** Activity **
Repeat word for word every line of the data below, from the first through the line containing "coffee cup: present [556,243,598,295]", and stop there.

Records excerpted from a collection

---+---

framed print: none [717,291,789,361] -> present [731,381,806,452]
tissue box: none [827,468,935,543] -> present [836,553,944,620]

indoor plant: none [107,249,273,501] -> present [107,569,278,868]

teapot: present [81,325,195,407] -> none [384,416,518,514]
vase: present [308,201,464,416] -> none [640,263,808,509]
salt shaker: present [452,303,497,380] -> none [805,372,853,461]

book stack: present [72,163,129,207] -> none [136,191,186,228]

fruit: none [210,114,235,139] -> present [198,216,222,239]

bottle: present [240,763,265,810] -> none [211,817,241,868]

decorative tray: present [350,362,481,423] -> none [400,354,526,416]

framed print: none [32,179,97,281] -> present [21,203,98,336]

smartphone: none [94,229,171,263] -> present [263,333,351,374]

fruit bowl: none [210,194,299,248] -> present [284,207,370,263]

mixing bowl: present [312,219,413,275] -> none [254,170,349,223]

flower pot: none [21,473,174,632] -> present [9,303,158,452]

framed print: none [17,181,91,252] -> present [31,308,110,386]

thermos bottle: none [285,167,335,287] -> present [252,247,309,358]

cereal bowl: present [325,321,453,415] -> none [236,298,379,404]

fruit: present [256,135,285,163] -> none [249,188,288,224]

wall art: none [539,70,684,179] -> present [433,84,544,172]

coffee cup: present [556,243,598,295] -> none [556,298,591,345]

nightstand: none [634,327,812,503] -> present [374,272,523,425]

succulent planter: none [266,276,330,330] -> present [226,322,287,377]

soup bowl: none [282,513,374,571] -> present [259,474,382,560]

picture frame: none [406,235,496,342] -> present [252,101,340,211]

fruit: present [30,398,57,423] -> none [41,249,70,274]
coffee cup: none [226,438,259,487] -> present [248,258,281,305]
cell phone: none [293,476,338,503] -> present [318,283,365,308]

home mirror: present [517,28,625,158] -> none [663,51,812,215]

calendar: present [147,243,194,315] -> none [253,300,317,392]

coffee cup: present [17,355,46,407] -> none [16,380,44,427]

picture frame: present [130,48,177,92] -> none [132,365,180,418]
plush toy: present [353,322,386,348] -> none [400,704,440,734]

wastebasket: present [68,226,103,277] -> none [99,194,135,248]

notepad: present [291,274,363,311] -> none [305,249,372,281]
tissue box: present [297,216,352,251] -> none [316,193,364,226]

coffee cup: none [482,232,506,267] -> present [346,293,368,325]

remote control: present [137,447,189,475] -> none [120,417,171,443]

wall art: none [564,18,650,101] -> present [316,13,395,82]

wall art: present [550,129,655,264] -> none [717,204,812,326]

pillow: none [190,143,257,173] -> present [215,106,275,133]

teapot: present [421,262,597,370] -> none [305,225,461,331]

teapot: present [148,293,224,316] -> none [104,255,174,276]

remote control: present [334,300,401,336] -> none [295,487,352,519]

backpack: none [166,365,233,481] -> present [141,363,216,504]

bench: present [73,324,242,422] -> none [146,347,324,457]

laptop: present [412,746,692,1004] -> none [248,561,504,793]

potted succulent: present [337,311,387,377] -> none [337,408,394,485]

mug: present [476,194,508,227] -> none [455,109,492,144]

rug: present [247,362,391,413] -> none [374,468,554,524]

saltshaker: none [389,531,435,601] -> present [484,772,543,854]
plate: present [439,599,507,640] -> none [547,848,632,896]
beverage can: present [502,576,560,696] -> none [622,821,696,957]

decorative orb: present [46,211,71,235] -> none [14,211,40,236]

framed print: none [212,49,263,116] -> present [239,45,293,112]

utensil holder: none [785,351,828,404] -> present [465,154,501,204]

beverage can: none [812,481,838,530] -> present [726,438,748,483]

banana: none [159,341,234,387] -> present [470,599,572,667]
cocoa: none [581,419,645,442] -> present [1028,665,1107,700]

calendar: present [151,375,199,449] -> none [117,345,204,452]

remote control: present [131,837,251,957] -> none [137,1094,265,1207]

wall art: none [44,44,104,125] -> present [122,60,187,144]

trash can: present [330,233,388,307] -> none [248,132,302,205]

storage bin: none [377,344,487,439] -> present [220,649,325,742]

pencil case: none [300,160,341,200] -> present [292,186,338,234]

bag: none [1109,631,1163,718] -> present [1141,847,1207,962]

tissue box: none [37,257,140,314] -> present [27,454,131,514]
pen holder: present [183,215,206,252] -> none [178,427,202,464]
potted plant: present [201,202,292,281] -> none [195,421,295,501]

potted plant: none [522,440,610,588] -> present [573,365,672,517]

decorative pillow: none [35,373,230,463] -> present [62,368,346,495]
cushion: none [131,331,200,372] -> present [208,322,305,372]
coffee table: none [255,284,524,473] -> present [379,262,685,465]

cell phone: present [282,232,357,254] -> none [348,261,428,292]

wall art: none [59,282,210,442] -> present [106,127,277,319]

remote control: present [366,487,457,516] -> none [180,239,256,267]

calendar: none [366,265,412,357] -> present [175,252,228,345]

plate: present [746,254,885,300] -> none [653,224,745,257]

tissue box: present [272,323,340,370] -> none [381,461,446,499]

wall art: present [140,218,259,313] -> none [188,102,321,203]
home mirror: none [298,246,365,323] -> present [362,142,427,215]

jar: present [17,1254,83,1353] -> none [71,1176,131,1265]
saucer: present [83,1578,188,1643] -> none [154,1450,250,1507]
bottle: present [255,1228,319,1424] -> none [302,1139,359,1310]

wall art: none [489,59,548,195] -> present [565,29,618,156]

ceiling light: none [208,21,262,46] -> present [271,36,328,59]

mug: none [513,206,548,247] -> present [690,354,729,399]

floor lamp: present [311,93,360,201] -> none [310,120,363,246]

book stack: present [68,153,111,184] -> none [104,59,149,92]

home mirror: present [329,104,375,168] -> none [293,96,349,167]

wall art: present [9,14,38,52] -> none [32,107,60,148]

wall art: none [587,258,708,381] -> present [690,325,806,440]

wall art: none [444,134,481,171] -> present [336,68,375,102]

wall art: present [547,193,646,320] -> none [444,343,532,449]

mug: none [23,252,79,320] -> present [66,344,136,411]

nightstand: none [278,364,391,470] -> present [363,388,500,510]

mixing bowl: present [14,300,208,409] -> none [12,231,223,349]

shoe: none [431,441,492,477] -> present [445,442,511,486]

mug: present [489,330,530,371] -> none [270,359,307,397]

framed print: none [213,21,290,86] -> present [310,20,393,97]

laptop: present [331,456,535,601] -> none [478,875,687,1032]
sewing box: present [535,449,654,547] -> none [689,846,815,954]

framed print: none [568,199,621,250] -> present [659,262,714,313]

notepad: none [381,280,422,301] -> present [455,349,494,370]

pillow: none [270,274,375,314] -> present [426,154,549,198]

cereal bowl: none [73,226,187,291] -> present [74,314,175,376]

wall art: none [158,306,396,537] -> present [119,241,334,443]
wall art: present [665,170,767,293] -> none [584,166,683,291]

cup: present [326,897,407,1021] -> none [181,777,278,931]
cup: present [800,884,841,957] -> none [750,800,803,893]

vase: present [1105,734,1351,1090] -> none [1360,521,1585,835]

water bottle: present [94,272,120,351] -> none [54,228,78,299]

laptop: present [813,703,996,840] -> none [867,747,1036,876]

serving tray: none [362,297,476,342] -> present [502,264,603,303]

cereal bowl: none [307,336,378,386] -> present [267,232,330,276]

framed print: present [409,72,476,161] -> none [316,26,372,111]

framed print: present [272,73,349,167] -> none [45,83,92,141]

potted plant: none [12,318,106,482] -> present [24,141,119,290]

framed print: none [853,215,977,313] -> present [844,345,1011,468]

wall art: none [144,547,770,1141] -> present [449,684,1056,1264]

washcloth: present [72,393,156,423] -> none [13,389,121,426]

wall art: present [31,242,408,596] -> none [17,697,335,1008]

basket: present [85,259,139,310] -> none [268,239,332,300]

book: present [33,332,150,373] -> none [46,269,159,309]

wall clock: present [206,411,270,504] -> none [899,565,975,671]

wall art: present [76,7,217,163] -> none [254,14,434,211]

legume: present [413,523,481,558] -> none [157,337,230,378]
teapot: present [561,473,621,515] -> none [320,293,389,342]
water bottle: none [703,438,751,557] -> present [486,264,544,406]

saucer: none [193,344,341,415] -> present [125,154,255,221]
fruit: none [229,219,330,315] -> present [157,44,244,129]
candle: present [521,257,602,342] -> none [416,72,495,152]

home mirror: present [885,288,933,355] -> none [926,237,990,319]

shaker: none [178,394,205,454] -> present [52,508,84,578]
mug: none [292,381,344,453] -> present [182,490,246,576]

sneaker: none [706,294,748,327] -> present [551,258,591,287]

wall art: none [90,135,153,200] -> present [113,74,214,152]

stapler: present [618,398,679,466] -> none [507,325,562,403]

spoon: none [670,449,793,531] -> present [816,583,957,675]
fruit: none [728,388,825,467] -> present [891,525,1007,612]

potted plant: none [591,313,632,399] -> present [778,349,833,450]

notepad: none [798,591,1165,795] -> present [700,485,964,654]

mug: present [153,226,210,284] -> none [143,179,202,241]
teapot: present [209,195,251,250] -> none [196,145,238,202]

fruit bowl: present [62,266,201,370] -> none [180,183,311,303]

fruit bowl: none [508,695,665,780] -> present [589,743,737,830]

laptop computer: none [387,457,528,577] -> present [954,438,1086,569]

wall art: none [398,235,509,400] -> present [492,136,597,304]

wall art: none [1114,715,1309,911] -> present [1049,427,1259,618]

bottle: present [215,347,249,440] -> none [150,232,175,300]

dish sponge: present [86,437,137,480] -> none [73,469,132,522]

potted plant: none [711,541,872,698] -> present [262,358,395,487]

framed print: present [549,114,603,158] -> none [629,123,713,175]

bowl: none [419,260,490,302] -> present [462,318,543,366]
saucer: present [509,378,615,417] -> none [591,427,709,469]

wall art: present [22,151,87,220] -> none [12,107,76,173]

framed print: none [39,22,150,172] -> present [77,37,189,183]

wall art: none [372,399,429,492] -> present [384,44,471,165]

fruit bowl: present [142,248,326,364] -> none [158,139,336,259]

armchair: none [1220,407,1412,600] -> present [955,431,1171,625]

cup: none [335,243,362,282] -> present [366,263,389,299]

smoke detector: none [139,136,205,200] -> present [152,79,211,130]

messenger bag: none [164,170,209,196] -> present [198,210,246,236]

---+---

** Task result **
framed print: none [717,291,789,361] -> present [731,381,806,452]
tissue box: none [827,468,935,543] -> present [836,553,944,620]

indoor plant: none [107,249,273,501] -> present [107,569,278,868]

teapot: present [81,325,195,407] -> none [384,416,518,514]
vase: present [308,201,464,416] -> none [640,263,808,509]
salt shaker: present [452,303,497,380] -> none [805,372,853,461]

book stack: present [72,163,129,207] -> none [136,191,186,228]

fruit: none [210,114,235,139] -> present [198,216,222,239]

bottle: present [240,763,265,810] -> none [211,817,241,868]

decorative tray: present [350,362,481,423] -> none [400,354,526,416]

framed print: none [32,179,97,281] -> present [21,203,98,336]

smartphone: none [94,229,171,263] -> present [263,333,351,374]

fruit bowl: none [210,194,299,248] -> present [284,207,370,263]

mixing bowl: present [312,219,413,275] -> none [254,170,349,223]

flower pot: none [21,473,174,632] -> present [9,303,158,452]

framed print: none [17,181,91,252] -> present [31,308,110,386]

thermos bottle: none [285,167,335,287] -> present [252,247,309,358]

cereal bowl: present [325,321,453,415] -> none [236,298,379,404]

fruit: present [256,135,285,163] -> none [249,188,288,224]

wall art: none [539,70,684,179] -> present [433,84,544,172]

coffee cup: present [556,243,598,295] -> none [556,298,591,345]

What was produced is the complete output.